A gospel choir, members dressed in white and gold, opened the funeral with song, and churchgoers were swaying and clapping along. Some stood in the aisles in the full church. Others were more mournful; singer Ray J., who spent time with Houston during her last days, broke down crying. His sister, singer Brandy, put her arm around him.
Filmmaker Tyler Perry praised Houston’s “grace that kept on carrying her all the way through, the same grace led her all the way to the top of the charts. She sang for presidents.”
Mourners fell quiet as three police officers escorted Houston’s casket, draped with white roses and purple lilies. White-robed choir members began to fill the pews on the podium. As the band played softly, the choir sang in a hushed voice, “Whitney, Whitney, Whitney.”
Family had prepared a service where singer Dionne Warwick, Houston’s cousin, music mogul Clive Davis, who shepherded Houston’s career for decades, actor Kevin Costner and sister-in-law Patricia Houston were to speak.
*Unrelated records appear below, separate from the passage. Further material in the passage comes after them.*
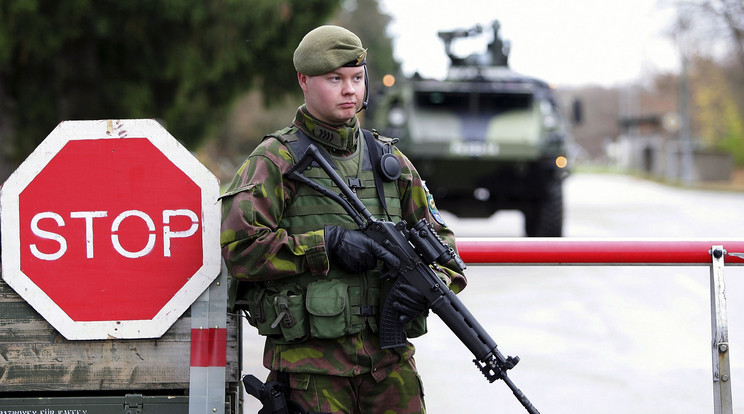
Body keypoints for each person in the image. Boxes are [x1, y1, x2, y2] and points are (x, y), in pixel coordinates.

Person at [220, 25, 467, 414]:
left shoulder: (388, 161)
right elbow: (241, 249)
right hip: (310, 373)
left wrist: (433, 283)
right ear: (304, 80)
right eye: (334, 79)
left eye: (356, 78)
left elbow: (443, 242)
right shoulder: (275, 161)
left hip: (389, 367)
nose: (350, 90)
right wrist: (325, 245)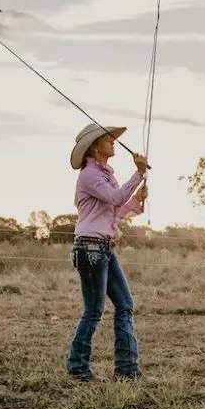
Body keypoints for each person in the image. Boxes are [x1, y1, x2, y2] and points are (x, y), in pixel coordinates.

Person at [66, 122, 149, 382]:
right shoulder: (90, 175)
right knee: (94, 311)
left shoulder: (105, 175)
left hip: (103, 248)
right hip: (90, 248)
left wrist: (137, 199)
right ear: (94, 146)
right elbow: (115, 199)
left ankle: (126, 369)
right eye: (107, 139)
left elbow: (115, 210)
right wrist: (138, 174)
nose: (113, 142)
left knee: (125, 305)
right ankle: (77, 368)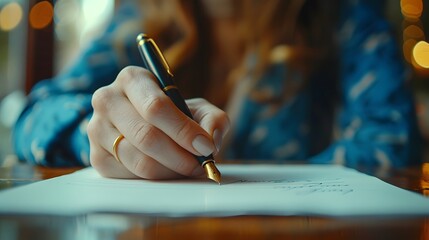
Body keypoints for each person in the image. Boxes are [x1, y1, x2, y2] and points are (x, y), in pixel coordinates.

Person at [13, 0, 421, 179]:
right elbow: (32, 117)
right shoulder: (139, 19)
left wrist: (253, 182)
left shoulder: (342, 14)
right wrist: (104, 136)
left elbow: (393, 142)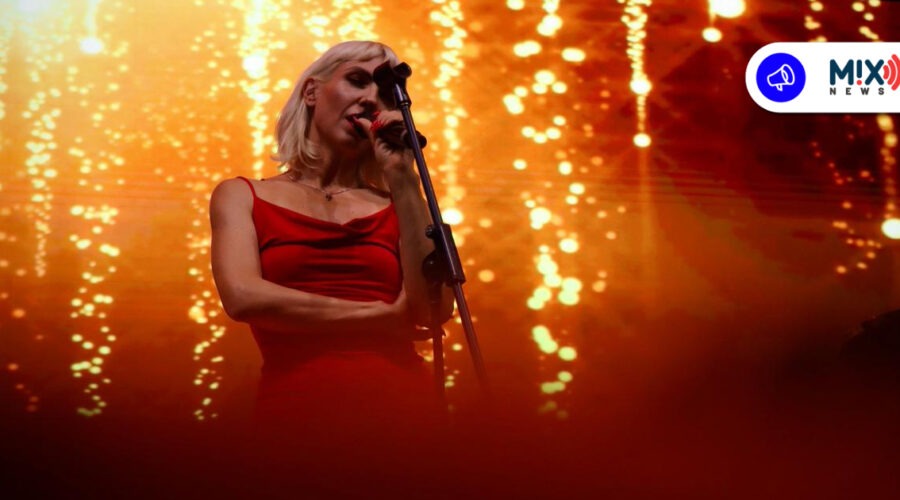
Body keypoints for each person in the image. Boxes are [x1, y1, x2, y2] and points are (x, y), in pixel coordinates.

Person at [208, 41, 454, 454]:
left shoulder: (402, 203)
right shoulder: (241, 195)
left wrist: (402, 176)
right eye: (357, 80)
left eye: (383, 93)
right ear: (311, 92)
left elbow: (434, 309)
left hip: (405, 419)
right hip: (296, 422)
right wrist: (382, 317)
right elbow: (244, 297)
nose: (371, 99)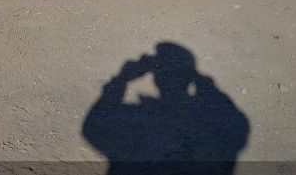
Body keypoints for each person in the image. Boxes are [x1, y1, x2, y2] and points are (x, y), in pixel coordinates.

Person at [83, 42, 249, 175]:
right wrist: (204, 83)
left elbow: (93, 128)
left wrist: (122, 79)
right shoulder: (211, 121)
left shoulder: (138, 119)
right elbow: (233, 122)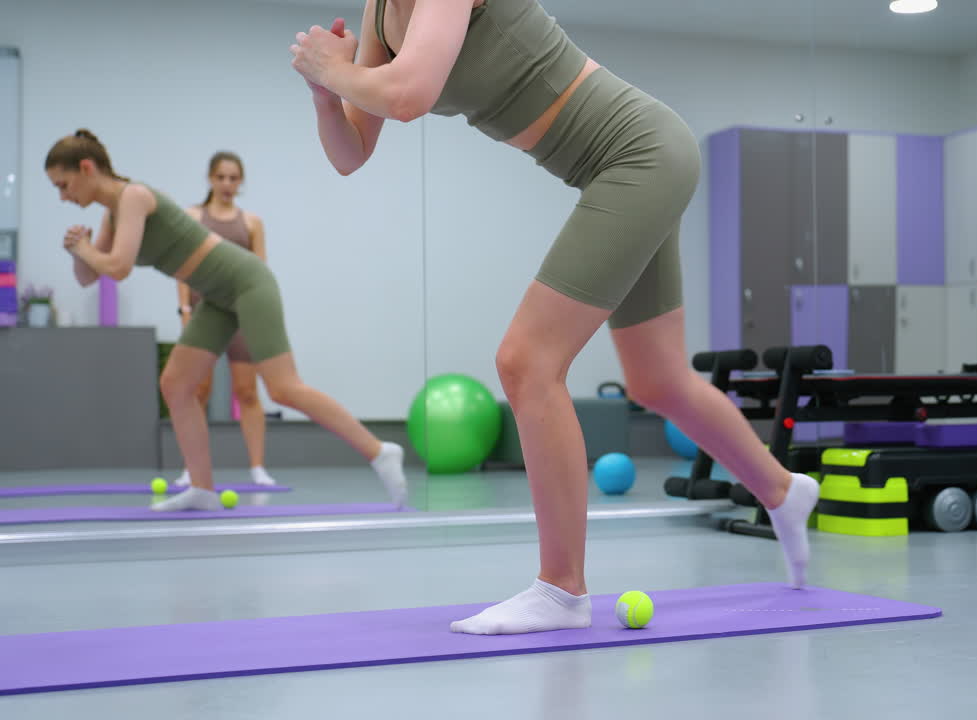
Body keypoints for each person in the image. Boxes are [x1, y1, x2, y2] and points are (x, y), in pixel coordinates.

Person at [289, 0, 819, 635]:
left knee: (527, 361)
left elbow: (407, 94)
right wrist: (326, 91)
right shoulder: (380, 14)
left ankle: (562, 590)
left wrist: (334, 67)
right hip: (619, 171)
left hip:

Close family friend Aretha Franklin, whom Houston lovingly called “Aunt Ree,” had been expected to sing at the service, but she was too ill to attend. Franklin said in an email to The Associated Press that she had been up most of the night with leg spasms and sent best wishes to the family. “May God bless and keep them all,” she wrote.
Singers Chaka Khan, Mariah Carey, Roberta Flack, Jordin Sparks and Jennifer Hudson were among those filling pews. The Rev. Jesse Jackson and actor Lela Rochon were also gathering as the choir began to sing gospel and the congregation clapped.
A program featuring a picture of Houston looking skyward read “Celebrating the life of Whitney Elizabeth Houston, a child of God.” Pictures of Houston as a baby, with her mother, gospel singer Cissy Houston and daughter, Bobbi Kristina filled the program.
“I never told you that when you were born, the Holy Spirit told me that you would not be with me long,” Cissy Houston wrote her daughter in a letter published in the program. “And I thank God for the beautiful flower he allowed me to raise and cherish for 48 years.”
“Rest, my baby girl in peace,” the letter ends, signed “mommie.”
Houston’s mother was helped by two people on either side of her as she walked in and sat with her granddaughter and other family. Houston’s ex-husband, Bobby Brown, briefly appeared at her funeral, walking to the casket, touching it and walking out.
The service marks one week after the 48-year-old Houston, one of music’s all-time biggest stars, was found dead in a Beverly Hills hotel in California. A cause of death has yet to be determined.
To the world, Houston was the pop queen with the perfect voice, the dazzling diva with regal beauty, a troubled superstar suffering from addiction and, finally, another victim of the dark side of fame.